スウェーデンのストックホルムで母親と二人で暮らす十一歳の少女、カーラ。部屋の窓から見える大きな湖、メラーレン湖にどこか怖れを抱いていました。冬になると夜が長くなり、すべてが凍りついてしまう。カーラの気持ちも沈みがちです。ある夜、望遠鏡で流星を見ようとしていたところ、突然の停電に遭遇します。それはひとつ目の予兆。もうひとつの予兆は、湖で1942年と刻まれた古いコインを拾ったことです。ナチスドイツが鋳造したコイン。そして、ついにカーラは、凍った湖の上にいる少女を見つけることになります。湖にある暗い森。そこで二人は出逢います。当初は互いの姿がはっきりと見えなかったものの、声が聞こえ、触れ合えるようにもなれます。レベッカと名乗るその少女は、なにか困難な問題を抱えていることをカーラは察します。ひどくお腹を空かせている。レベッカを助けたいとカーラは思います。食べ物を持って、レベッカのもとを訪ねるうちに、カーラはここが1944年の大戦下であり、ユダヤ人であるレベッカと彼女の足の不自由な弟は、ナチス兵を逃れてこの湖の森で野営していることを知ります。唯一の希望は、この湖近くにイギリスの飛行機が着陸するというレベッカの予見です。姉弟はそこで助けを求めることができるのか。カーラはどうにか二人をサポートしたいと考えます。現代の時間の中でも、カーラは近所のいじめっ子の少年、ラーズとトラブルを抱えています。病気の祖父の心配や、自分自身の孤独癖など、心に憂鬱を抱えた少女が、はじめて心を通わせることができた存在であるレベッカのために勇気を奮います。豊かな文章表現で綴られる、美しい情景とカーラの考え深い心象が溶け合った、読むことの心地良さを感じられる作品です。
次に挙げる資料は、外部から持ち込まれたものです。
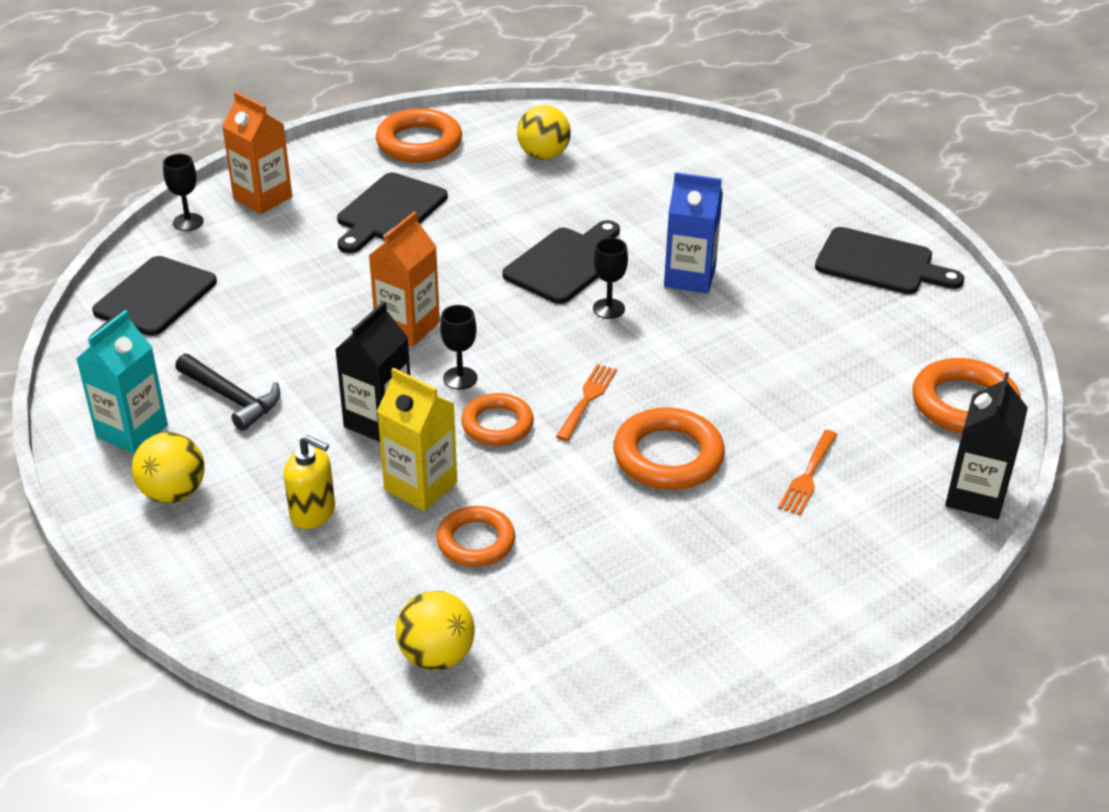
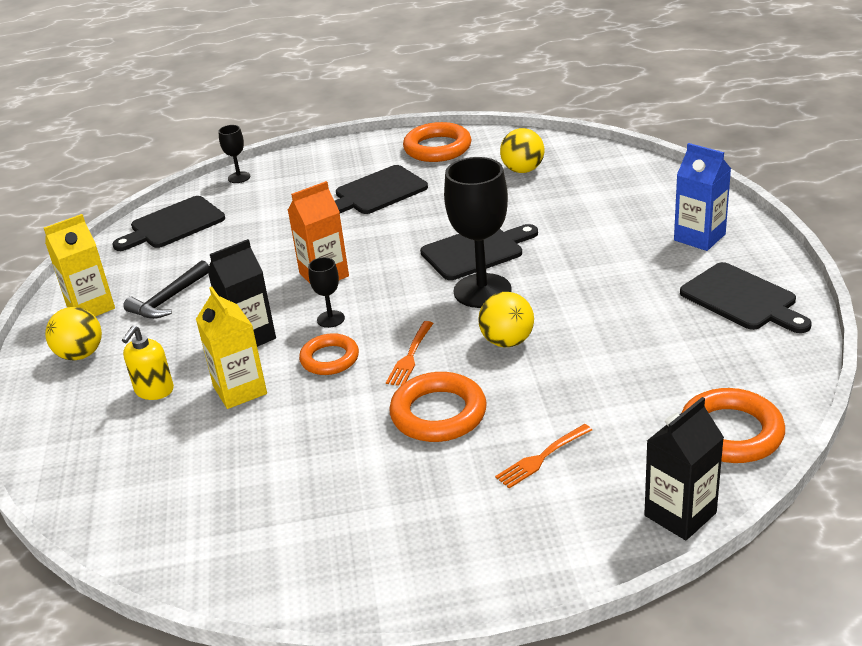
camera: 30 degrees right, 5 degrees down
(132, 431) = (91, 307): turquoise carton -> yellow carton
(231, 398) = (168, 299): black hammer -> black hammer turned 60 degrees clockwise
(262, 198) = (299, 169): orange carton -> none
(313, 512) = (154, 390): yellow soap dispenser -> yellow soap dispenser turned 60 degrees clockwise
(436, 656) = (149, 517): yellow ball -> yellow ball (507, 341)
(476, 541) = (244, 440): orange ring -> none
(587, 400) = (410, 356): orange fork -> orange fork turned 150 degrees clockwise
(608, 309) = (482, 291): black goblet -> black goblet, size x2.11
(689, 277) = (566, 280): blue carton -> blue carton (699, 237)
カーラが、自分が抑うつ状態であることを認識しているあたりも現代的です。自分の心の状態を客観的に把握している。時折、落ち込んでしまうのは、旧来の引っ込み思案の主人公のように、自信がなく、劣等感があり、自分を卑下しているわけではなく、メンタルコンディションのせいだと考えているあたりが興味深いところです。だから自分は孤独なのか。孤独だから、気持ちが沈みがちなのか。周囲とスウィングできない少女は、幽霊を見がちだし、タイムトラベルもしがちということも児童文学の常套です。そんな漂泊の想いが不思議な事件を引き寄せます。そして、彼女が沈んだ自分に打ち克っていくあたりが見どころです。いじめっ子の少年に退くこともなく抗い、命の危機に晒されている姉弟を救おうとします。このカーラの意思に、世界大戦下において、中立の立場をとったスウェーデンが重ねられているあたりも面白いところです。正義のために闘える力があるのなら、闘うべきである。バイキングの末裔である誇りが、少女を勇気づける。中立や中庸を守ることは難しく、それもまた勇気ある決断だということの方が落としどころになりがちなのですが、ここで一歩進んだ行動を促すあたりが、現代の世界的な危機感を表しているような気がします。黙っていては平和は守れないのです。そうした意味も含めて、このタイムトラベル物語は、旧来のスタイルを踏襲しつつも、タイムトラベラーとしての責任と自覚をもって、成すべきことを成そうとする意思に、心を動かされるのです。